К полудню на «Семен Челюскин» пожаловали шефы — представители комсомола Якутии. Их встречали на причальной стенке замполит подводной лодки Степаков и секретарь комсомольского бюро Яша Урусов. Яша — старшина первой статьи, он из пятой боевой части, как и Николай. Якут, коренастый, большеголовый, крупнолицый, с широко посаженными в косых разрезах век глазами. Родом Яша из поселка Сунтары, что на реке Вилюе, притоке Лены. Еще при швартовке посмотрел было Николай Черных в крупные, каштанового цвета глаза Яши, оживленно забегавшие в узких щелках, и подумал: «Кому край света, кому край родной».
Секретарь обкома комсомола Светлана Никина кинулась к Яше, обняла. Она знала его еще до службы. Урусов работал инструктором горкома в Мирном, в городе, где добывают алмазы.
— Здравия желаю, товарищ капитан третьего ранга! — К замполиту Степакову подошел секретарь Тикси-Булунского райкома комсомола Борис Дегтярев.
Замполит показал рукой на трап.
— Проходите, дорогие шефы. — Тут же спохватился: — Почему вас так мало?
Светлана Никина пояснила:
— Должны были приехать ребята из колхоза «Арктика», но вездеход подвел.
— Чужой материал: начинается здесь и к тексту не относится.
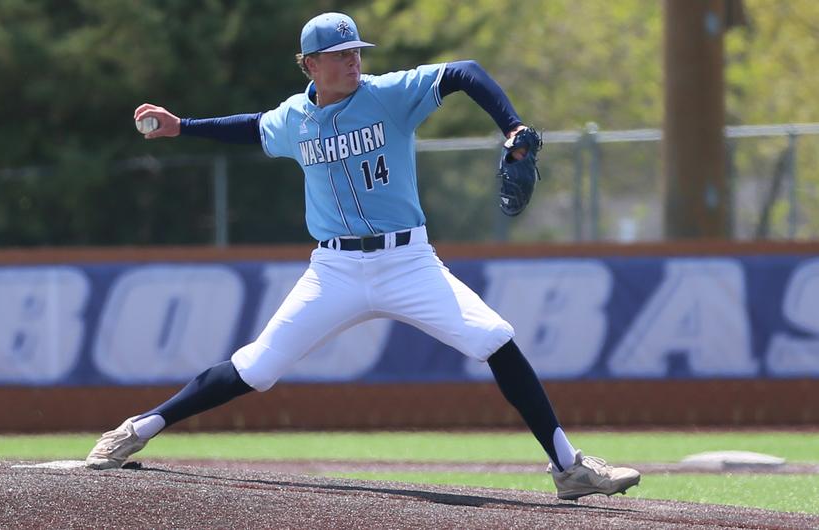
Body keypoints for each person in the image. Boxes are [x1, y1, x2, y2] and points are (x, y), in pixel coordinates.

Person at [87, 12, 640, 500]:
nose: (353, 62)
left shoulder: (388, 94)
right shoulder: (292, 119)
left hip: (409, 263)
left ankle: (569, 468)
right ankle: (138, 428)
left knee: (494, 337)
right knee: (258, 367)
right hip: (335, 271)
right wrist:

Передали по рации, чтобы вы к ним пожаловали.
— Далеко? — спросил замполит.
— Быко́ва протока… — Светлана улыбнулась, стягивая рот гузкой. Она стеснялась разоблачить свой, как ей казалось, постыдный недостаток: плотно посаженные широкие лопаточки верхних передних зубов в тесноте наползали друг на дружку. Продолговатое смуглое лицо девушки, ее тонкие темные брови, карие глаза — все просило улыбки широкой, свободной. Но зубы не позволяли. Зря, конечно, она боялась их показать — нисколько они ее не подводили, но ей казалось… — Если вертолетом, час времени.
— Около того, — уточнил Борис Дегтярев. — Зато посмотрим Лену.
— Добро, — полусогласился замполит. — Давайте пока зайдем в наше временное пристанище — кубрик ледокола, посидим, все обговорим.
Винтокрылая машина долго вертела горизонтальными лопастями, прогреваясь. Лопасти винта казались неимоверно мягкими, эластичными, при малых оборотах они опускались концами вниз. И, только набрав скорость вращения, вытянулись впрямую, образовав над машиной широкую, прозрачного стекла тарелку. Легко оторвавшись от земли, вертолет пошел свечой вверх, затем, качнувшись, с усилием упираясь винтом хвоста, развернулся, зависая на месте, и, как бы падая набок, понесся в сторону материка.